(Pose estimation data)
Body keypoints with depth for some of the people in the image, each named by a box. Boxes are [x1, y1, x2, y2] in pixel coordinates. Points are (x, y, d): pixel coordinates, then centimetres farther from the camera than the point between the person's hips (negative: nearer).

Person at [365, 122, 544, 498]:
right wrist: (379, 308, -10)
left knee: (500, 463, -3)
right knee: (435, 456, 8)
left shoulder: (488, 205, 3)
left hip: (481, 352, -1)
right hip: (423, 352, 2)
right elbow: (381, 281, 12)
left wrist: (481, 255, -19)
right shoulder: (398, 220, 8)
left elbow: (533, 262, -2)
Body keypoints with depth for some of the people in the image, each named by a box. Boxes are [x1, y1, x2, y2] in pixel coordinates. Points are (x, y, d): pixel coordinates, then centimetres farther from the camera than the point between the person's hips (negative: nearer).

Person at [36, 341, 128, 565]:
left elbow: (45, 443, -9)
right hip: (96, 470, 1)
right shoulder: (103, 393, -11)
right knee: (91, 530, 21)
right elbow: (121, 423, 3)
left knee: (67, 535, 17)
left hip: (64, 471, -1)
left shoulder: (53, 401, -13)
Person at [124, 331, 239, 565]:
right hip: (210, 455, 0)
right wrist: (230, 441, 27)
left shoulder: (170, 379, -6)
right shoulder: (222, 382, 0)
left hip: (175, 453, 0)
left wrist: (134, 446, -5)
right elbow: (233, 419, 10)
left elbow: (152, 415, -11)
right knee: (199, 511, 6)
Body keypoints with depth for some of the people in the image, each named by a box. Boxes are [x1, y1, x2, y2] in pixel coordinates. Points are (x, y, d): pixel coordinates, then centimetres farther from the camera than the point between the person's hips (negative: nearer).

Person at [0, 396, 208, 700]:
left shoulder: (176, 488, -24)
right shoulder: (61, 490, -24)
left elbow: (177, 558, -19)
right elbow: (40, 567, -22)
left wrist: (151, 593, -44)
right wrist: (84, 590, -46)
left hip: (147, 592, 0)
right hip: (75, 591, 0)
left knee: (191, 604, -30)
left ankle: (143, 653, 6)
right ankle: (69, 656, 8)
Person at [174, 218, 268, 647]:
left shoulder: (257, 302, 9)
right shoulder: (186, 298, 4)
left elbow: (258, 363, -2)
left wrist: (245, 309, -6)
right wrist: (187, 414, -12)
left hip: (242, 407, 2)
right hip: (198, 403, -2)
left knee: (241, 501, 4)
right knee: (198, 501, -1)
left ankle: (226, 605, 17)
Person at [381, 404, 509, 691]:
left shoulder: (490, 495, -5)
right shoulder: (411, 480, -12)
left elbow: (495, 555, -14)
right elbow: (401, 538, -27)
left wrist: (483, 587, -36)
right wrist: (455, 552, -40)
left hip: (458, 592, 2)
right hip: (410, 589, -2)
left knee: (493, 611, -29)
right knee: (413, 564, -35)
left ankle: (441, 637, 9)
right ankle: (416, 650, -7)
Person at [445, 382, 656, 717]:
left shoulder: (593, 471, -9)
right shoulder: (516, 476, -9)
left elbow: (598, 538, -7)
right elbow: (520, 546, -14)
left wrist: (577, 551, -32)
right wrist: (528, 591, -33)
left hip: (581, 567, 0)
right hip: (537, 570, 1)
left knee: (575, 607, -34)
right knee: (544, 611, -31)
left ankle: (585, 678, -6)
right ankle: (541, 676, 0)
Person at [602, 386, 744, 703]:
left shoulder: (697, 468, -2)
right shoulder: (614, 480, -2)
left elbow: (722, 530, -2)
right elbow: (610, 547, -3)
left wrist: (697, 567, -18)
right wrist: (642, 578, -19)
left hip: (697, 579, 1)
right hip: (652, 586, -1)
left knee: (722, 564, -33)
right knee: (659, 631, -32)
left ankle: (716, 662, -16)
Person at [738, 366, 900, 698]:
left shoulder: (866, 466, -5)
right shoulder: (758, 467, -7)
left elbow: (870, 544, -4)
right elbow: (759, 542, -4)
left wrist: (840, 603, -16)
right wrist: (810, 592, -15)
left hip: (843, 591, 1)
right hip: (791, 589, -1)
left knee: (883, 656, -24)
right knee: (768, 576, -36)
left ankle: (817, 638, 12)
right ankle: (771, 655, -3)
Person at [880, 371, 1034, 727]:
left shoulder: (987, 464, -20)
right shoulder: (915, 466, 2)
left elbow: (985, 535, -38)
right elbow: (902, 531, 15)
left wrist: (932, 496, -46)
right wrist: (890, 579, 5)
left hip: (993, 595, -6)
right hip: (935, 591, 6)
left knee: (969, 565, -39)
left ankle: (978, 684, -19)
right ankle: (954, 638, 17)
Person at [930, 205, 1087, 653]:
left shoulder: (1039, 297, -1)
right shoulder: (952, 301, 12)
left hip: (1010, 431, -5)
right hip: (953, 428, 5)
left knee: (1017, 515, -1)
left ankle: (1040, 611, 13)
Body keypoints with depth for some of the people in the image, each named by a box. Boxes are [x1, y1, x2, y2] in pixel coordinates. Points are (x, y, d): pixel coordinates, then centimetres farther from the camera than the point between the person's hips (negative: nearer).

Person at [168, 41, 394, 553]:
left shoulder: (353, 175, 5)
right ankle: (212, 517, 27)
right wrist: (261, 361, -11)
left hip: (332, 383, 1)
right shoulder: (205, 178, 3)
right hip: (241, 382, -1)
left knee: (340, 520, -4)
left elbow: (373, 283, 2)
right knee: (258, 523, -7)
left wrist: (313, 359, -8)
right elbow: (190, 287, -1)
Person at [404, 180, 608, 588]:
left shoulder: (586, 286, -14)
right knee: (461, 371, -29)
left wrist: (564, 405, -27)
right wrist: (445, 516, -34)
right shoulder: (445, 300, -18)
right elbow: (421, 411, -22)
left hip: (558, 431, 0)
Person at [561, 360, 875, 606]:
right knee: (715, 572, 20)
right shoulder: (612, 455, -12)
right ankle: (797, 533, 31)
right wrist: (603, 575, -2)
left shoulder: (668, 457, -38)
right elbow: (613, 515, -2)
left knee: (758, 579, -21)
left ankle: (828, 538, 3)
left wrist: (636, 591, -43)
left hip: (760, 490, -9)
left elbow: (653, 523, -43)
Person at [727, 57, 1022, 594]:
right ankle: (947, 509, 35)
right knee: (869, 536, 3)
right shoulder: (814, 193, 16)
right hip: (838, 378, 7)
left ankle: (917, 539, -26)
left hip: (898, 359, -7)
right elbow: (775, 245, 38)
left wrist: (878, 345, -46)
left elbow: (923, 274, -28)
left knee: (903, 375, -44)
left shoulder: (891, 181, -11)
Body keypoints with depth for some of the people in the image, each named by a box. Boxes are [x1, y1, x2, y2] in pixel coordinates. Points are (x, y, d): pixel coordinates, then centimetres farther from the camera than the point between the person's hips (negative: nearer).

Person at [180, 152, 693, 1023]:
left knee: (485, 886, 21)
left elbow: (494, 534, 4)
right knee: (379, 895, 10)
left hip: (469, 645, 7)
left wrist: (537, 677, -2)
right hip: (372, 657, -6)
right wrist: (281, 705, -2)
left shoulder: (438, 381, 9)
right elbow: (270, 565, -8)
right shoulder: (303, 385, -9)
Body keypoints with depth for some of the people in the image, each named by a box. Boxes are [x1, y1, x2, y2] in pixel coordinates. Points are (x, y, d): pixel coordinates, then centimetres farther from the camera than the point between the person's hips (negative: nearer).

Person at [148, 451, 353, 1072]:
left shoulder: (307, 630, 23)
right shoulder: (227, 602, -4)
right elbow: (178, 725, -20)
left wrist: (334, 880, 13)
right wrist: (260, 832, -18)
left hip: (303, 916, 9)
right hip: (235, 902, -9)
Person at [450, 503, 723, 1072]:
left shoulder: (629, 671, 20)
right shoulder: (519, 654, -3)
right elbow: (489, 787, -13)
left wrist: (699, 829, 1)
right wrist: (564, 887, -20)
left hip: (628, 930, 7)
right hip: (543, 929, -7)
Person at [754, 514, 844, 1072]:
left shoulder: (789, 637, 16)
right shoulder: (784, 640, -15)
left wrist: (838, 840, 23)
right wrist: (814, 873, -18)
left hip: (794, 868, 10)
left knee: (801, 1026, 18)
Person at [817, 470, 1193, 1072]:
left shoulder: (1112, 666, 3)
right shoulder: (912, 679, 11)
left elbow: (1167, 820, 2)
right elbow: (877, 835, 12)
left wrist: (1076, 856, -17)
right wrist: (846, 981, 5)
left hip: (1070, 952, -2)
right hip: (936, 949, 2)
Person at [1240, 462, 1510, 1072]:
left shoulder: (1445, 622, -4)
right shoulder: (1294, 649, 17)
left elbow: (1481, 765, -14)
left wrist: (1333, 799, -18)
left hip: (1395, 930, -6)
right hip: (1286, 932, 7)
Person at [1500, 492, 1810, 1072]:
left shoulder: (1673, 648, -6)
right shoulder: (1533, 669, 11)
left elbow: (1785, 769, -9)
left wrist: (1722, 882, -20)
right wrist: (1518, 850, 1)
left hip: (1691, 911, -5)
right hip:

Exercise brief
Up to and including the line with "right hip: (423, 352, 2)", repeat the entries exactly, beginning at their first line.

Task solution
Body keypoints with depth for some of the people in the image, each named by a box. Boxes are [x1, y1, x2, y2] in pixel coordinates. Points are (x, y, d): pixel coordinates, then centimetres farther from the camera than the point between the person's hips (negative: nearer).

Person at [365, 122, 544, 498]:
right wrist: (379, 308, -10)
left knee: (500, 463, -3)
right knee: (435, 456, 8)
left shoulder: (488, 205, 3)
left hip: (481, 352, -1)
right hip: (423, 352, 2)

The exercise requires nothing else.